Andrew and Mary’s war across America begins.

The Vampire War begins in I, Vampire #3, as Mary, Queen of Blood, attacks four cities across the country.  With hundreds of innocent humans abducted, humanity’s last hope is the vampire Andrew and his ragtag group of human followers.  Will Mary’s one-time lover be able to turn the tide for humanity against the brutality of the vampire war?

Writer Joshua Hale Fialkov has nailed the perfect tone and style for I, Vampire.  The grim, gritty, and violent nature of the book reeks of horrific atmosphere, and is far more interesting than the tone of comparable horror books.  Andrew’s story of love lost, and his reluctant war on his own kind gives readers an in-depth look into his mind, and helps adds numerous levels of detail to the world of I, Vampire.  In one of the most exciting scenes yet to pass, for example, a bloody clue left by Mary is not only a blatant hint to her direction, but also helps to bring Andrew’s story into the greater fold of the DC Universe.
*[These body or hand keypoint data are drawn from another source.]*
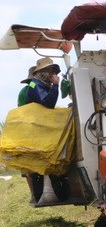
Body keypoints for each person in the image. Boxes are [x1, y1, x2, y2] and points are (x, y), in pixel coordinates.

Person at [22, 57, 69, 202]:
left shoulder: (40, 85)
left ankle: (48, 195)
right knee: (42, 163)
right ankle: (44, 195)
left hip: (40, 130)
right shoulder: (35, 85)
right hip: (37, 131)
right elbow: (48, 104)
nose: (52, 74)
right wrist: (55, 86)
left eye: (54, 71)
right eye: (50, 71)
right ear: (41, 72)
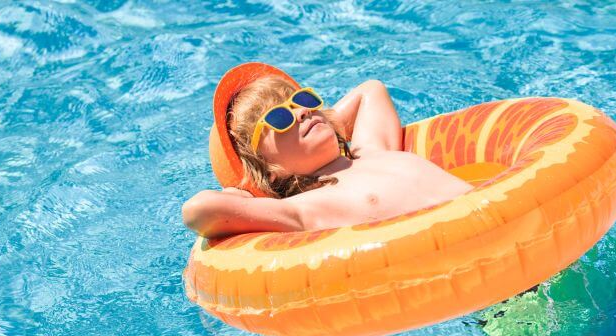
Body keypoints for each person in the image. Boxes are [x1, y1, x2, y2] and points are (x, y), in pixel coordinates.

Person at [182, 63, 472, 238]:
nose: (301, 113)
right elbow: (198, 210)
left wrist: (326, 123)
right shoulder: (304, 209)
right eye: (279, 118)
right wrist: (247, 188)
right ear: (269, 171)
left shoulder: (370, 150)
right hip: (485, 276)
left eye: (302, 100)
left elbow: (370, 91)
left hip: (507, 223)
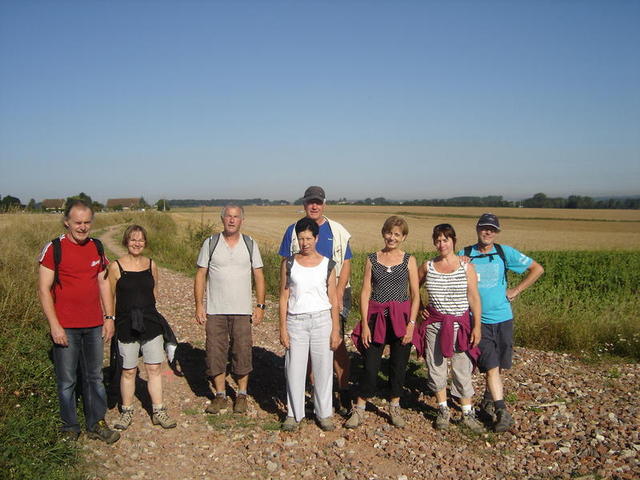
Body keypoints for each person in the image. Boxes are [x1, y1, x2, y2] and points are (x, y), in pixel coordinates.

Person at [37, 199, 120, 443]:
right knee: (67, 380)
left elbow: (104, 282)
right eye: (77, 223)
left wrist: (109, 317)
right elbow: (44, 289)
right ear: (67, 222)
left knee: (94, 376)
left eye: (87, 222)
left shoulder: (97, 246)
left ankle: (97, 423)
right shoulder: (54, 249)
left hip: (94, 324)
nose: (83, 227)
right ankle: (69, 427)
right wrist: (54, 325)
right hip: (66, 327)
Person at [460, 213, 544, 432]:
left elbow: (537, 269)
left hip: (504, 318)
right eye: (484, 228)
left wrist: (516, 290)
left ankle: (488, 399)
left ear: (496, 233)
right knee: (490, 365)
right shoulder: (465, 254)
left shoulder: (504, 252)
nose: (488, 232)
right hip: (478, 320)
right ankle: (501, 411)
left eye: (492, 229)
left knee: (499, 364)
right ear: (477, 229)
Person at [278, 186, 353, 414]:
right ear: (304, 204)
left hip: (335, 294)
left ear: (324, 204)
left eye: (318, 202)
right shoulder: (293, 231)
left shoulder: (336, 230)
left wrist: (339, 292)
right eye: (310, 202)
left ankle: (342, 391)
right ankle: (313, 392)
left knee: (336, 343)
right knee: (307, 350)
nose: (314, 206)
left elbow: (346, 262)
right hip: (304, 300)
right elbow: (285, 267)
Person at [346, 216, 419, 429]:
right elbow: (365, 292)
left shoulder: (409, 260)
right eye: (389, 232)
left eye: (397, 234)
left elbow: (415, 294)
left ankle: (394, 405)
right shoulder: (372, 258)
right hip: (376, 317)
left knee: (398, 366)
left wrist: (412, 324)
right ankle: (359, 408)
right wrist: (365, 324)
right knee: (370, 365)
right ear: (383, 233)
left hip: (401, 318)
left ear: (403, 237)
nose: (392, 237)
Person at [195, 204, 265, 414]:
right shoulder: (211, 243)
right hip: (215, 310)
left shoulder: (250, 243)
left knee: (242, 351)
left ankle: (242, 395)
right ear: (222, 219)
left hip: (242, 310)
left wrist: (260, 305)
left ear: (242, 220)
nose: (232, 220)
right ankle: (220, 395)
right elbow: (200, 274)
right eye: (228, 216)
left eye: (236, 217)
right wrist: (199, 305)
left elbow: (259, 276)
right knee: (214, 351)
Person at [108, 225, 177, 430]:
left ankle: (158, 411)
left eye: (140, 240)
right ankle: (126, 412)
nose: (137, 243)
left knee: (154, 368)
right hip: (125, 323)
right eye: (132, 240)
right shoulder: (115, 267)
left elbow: (154, 290)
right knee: (128, 370)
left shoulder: (151, 265)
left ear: (145, 243)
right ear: (125, 242)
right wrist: (110, 319)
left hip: (150, 322)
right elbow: (110, 296)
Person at [417, 224, 484, 433]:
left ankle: (467, 412)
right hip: (435, 325)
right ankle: (443, 409)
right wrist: (419, 307)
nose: (441, 244)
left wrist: (477, 327)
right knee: (435, 367)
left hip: (460, 324)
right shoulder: (428, 266)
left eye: (445, 239)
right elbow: (413, 288)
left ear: (454, 241)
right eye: (437, 240)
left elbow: (474, 297)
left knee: (461, 369)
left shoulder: (466, 267)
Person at [279, 218, 341, 431]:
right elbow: (283, 298)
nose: (304, 243)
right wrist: (282, 328)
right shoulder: (288, 263)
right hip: (296, 322)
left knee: (324, 370)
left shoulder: (328, 264)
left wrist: (336, 330)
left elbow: (334, 299)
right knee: (294, 369)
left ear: (316, 238)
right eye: (301, 238)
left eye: (308, 238)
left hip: (322, 321)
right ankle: (293, 414)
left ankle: (324, 414)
Much like Fialkov’s story has captured the perfect tone for I, Vampire, Andrea Sorrentino’s art similarly embodies the truly dreadful atmosphere of Andrew’s world.  Many times the expressions of the lowly humans truly convey the terror they face at the hands of Mary’s vampires, while the vampires radiate arrogant and smug confidence.  Likewise, Marcelo Maiolo’s subtle colors add a fantastic layer of depth to I, Vampire, especially in scenes where blood splatters across walls and faces.  In a double-page spread, for example, Andrew cuts a vampire’s head clean in half, with fingers and toes peppering the image, and blood spray across the page.  As gruesome as I, Vampire can become, however, it is never excessive or distasteful, which is certainly a testament to the book’s creators.

For those looking for an escape from superhero comics I, Vampire is a fantastic choice for vampire and horror fanatics alike.  Joshua Hale Fialkov’s story of betrayal and death is by no means your sister’s vampire story, as Andrea Sorrentino’s art will certainly prove.  With Mary’s clue revealing her next destination, I, Vampire will only continue to become more exciting and deadly.